[What you need to do]: Set down the following lines exactly as they appear, every one of them, in the same order.

[Provided records]:
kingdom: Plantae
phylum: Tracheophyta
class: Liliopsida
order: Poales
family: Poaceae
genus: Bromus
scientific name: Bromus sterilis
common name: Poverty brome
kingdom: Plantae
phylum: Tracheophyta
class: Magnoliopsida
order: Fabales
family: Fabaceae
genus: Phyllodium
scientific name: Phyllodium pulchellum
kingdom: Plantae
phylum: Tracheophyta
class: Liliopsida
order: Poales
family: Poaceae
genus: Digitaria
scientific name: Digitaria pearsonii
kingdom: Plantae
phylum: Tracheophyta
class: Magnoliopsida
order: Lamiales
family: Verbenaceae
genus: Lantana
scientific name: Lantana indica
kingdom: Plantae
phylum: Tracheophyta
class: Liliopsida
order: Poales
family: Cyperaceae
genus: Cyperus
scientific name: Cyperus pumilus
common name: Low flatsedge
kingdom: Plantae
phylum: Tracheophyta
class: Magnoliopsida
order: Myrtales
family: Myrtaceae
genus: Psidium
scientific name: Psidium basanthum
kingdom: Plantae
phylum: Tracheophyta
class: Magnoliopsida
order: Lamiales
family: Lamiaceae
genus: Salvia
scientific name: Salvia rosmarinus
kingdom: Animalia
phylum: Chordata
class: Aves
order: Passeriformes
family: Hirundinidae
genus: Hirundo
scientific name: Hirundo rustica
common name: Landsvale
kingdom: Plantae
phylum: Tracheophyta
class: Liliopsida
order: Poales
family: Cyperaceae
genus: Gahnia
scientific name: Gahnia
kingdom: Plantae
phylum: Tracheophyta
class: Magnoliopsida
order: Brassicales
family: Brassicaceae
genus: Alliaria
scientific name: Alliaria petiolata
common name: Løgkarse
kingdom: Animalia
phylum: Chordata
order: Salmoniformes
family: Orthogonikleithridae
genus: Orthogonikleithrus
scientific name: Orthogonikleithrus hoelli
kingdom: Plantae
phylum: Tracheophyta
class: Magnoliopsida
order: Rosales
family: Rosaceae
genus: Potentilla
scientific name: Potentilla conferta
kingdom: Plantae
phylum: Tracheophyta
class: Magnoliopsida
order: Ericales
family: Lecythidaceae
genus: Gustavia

[Expected answer]:
kingdom: Plantae
phylum: Tracheophyta
class: Liliopsida
order: Poales
family: Poaceae
genus: Bromus
scientific name: Bromus sterilis
common name: Poverty brome
kingdom: Plantae
phylum: Tracheophyta
class: Magnoliopsida
order: Fabales
family: Fabaceae
genus: Phyllodium
scientific name: Phyllodium pulchellum
kingdom: Plantae
phylum: Tracheophyta
class: Liliopsida
order: Poales
family: Poaceae
genus: Digitaria
scientific name: Digitaria pearsonii
kingdom: Plantae
phylum: Tracheophyta
class: Magnoliopsida
order: Lamiales
family: Verbenaceae
genus: Lantana
scientific name: Lantana indica
kingdom: Plantae
phylum: Tracheophyta
class: Liliopsida
order: Poales
family: Cyperaceae
genus: Cyperus
scientific name: Cyperus pumilus
common name: Low flatsedge
kingdom: Plantae
phylum: Tracheophyta
class: Magnoliopsida
order: Myrtales
family: Myrtaceae
genus: Psidium
scientific name: Psidium basanthum
kingdom: Plantae
phylum: Tracheophyta
class: Magnoliopsida
order: Lamiales
family: Lamiaceae
genus: Salvia
scientific name: Salvia rosmarinus
kingdom: Animalia
phylum: Chordata
class: Aves
order: Passeriformes
family: Hirundinidae
genus: Hirundo
scientific name: Hirundo rustica
common name: Landsvale
kingdom: Plantae
phylum: Tracheophyta
class: Liliopsida
order: Poales
family: Cyperaceae
genus: Gahnia
scientific name: Gahnia
kingdom: Plantae
phylum: Tracheophyta
class: Magnoliopsida
order: Brassicales
family: Brassicaceae
genus: Alliaria
scientific name: Alliaria petiolata
common name: Løgkarse
kingdom: Animalia
phylum: Chordata
order: Salmoniformes
family: Orthogonikleithridae
genus: Orthogonikleithrus
scientific name: Orthogonikleithrus hoelli
kingdom: Plantae
phylum: Tracheophyta
class: Magnoliopsida
order: Rosales
family: Rosaceae
genus: Potentilla
scientific name: Potentilla conferta
kingdom: Plantae
phylum: Tracheophyta
class: Magnoliopsida
order: Ericales
family: Lecythidaceae
genus: Gustavia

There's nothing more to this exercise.